Whatever his shortcomings, Mr. Beglov has one undeniable asset — the trust of Mr. Putin. The Russian president worked with Mr. Beglov in St. Petersburg in the 1990s, later employed him in the Kremlin and last year named him as acting governor, the equivalent of mayor.
“Putin demands 100 percent loyalty, and he knows that with Beglov there will be no surprises: Better to have a fool than a traitor,” Mr. Lurye said. “He might be a cretin but he is not a psychopath, a pedophile or an alcoholic.”
In its push to squeeze out politics, the Kremlin seems to have all but given up on even its own political party, United Russia, which is now so unpopular that many of its members competing in Sunday’s elections, including Mr.
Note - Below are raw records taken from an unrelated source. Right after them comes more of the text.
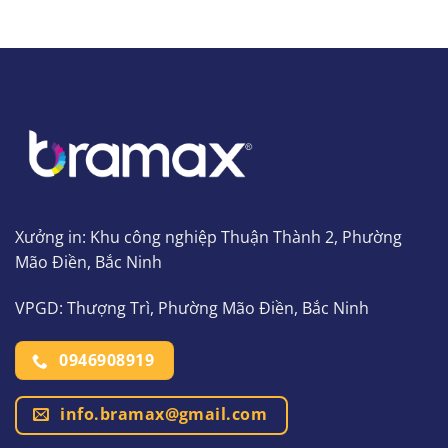
Xưởng in: Khu công nghiệp Thuận Thành 2, Phường
Mão Điền, Bắc Ninh
VPGD: Thượng Trì, Phường Mão Điền, Bắc Ninh
0946908919
info.bramax@gmail.com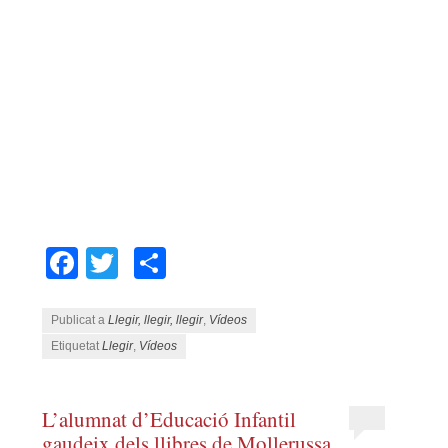
Facebook
Twitter
Comparteix
Publicat a
Llegir, llegir, llegir
,
Vídeos
Etiquetat
Llegir
,
Vídeos
L’alumnat d’Educació Infantil
gaudeix dels llibres de Mollerussa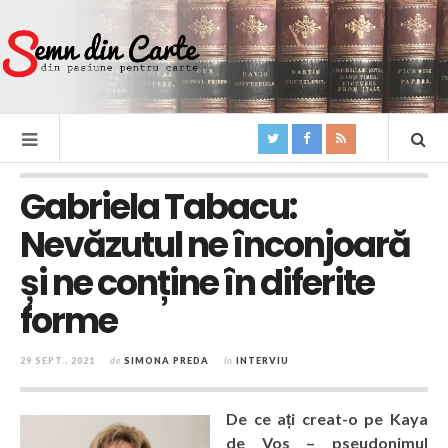
Gabriela Tabacu:
Nevăzutul ne înconjoară
și ne conține în diferite
forme
29 SEPT., 2021
de
SIMONA PREDA
în
INTERVIU
De ce ați creat-o pe Kaya
de Vos – pseudonimul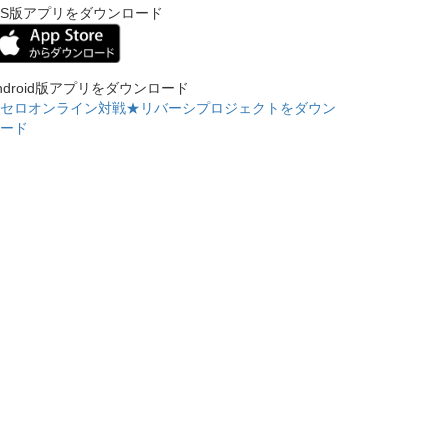
OS版アプリをダウンロード
ndroid版アプリをダウンロード
セロオンライン対戦★リバーシプロジェクトをダウン
ード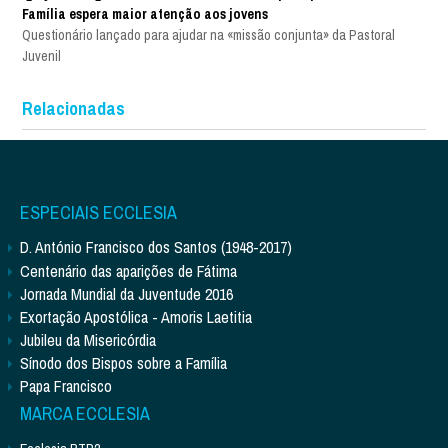
Família espera maior atenção aos jovens
Questionário lançado para ajudar na «missão conjunta» da Pastoral
Juvenil
Relacionadas
ESPECIAIS ECCLESIA
D. António Francisco dos Santos (1948-2017)
Centenário das aparições de Fátima
Jornada Mundial da Juventude 2016
Exortação Apostólica - Amoris Laetitia
Jubileu da Misericórdia
Sínodo dos Bispos sobre a Família
Papa Francisco
MARCA ECCLESIA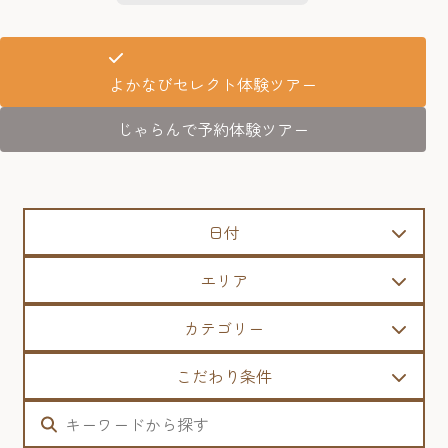
よかなびセレクト体験ツアー
じゃらんで予約体験ツアー
日付
エリア
カテゴリー
こだわり条件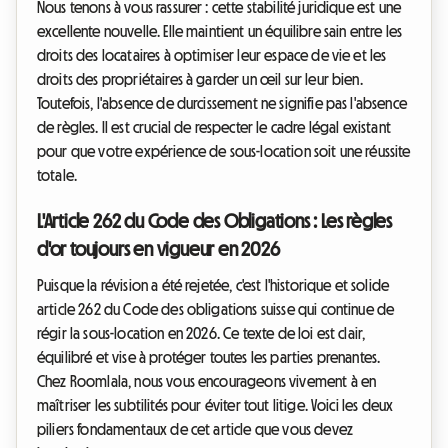
Nous tenons à vous rassurer : cette stabilité juridique est une
excellente nouvelle. Elle maintient un équilibre sain entre les
droits des locataires à optimiser leur espace de vie et les
droits des propriétaires à garder un œil sur leur bien.
Toutefois, l'absence de durcissement ne signifie pas l'absence
de règles. Il est crucial de respecter le cadre légal existant
pour que votre expérience de sous-location soit une réussite
totale.
L'Article 262 du Code des Obligations : Les règles
d'or toujours en vigueur en 2026
Puisque la révision a été rejetée, c'est l'historique et solide
article 262 du Code des obligations suisse qui continue de
régir la sous-location en 2026. Ce texte de loi est clair,
équilibré et vise à protéger toutes les parties prenantes.
Chez Roomlala, nous vous encourageons vivement à en
maîtriser les subtilités pour éviter tout litige. Voici les deux
piliers fondamentaux de cet article que vous devez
Beglov, deny any connection to “the party of crooks and thieves.”
That tag was first applied by the anticorruption campaigner Aleksei A. Navalny, who last month released a video accusing Mr. Beglov of buying a large apartment in Moscow in 2013 that cost five times his total declared income over the previous five years.
The governor’s election in St. Petersburg has been somewhat more open than the vote in Moscow. Mikhail Amosov, a veteran opposition figure who has been allowed to run against Mr. Beglov, said the governor’s race in St. Petersburg “is a real step forward” and predicted that “next time will be even freer.”
He complained, nonetheless, that the playing field was far from even, with most news outlets beholden to the governor and the “administrative resources” of the state tilted exclusively in Mr. Beglov’s favor.
Vladimir Bortko, the Communist Party’s candidate for governor in St. Petersburg and a celebrated film director, last week dropped out of the race, declaring the elections a “farce” and “the whole system rotten and in need of change.”
In a blistering statement explaining his withdrawal, he said: “Let the authorities take away the fig leaf of ‘democracy’ and present themselves as they are: an authoritarian and undemocratic order that has usurped power for a clan of big bourgeoisie that has no connection with the interests and views of the working people.”
Mr. Vishnevsky, the excluded liberal candidate, said he agreed with much of that but doubted the director’s sincerity, saying he had almost certainly pulled out of the race as part of a deal with the authorities, who worried that his presence on the ballot would make it more difficult for Mr. Beglov to win in the first round.
Three days before he withdrew, the film director met with Russia’s culture minister and discussed a new television series he would like to make, presumably with money from the state.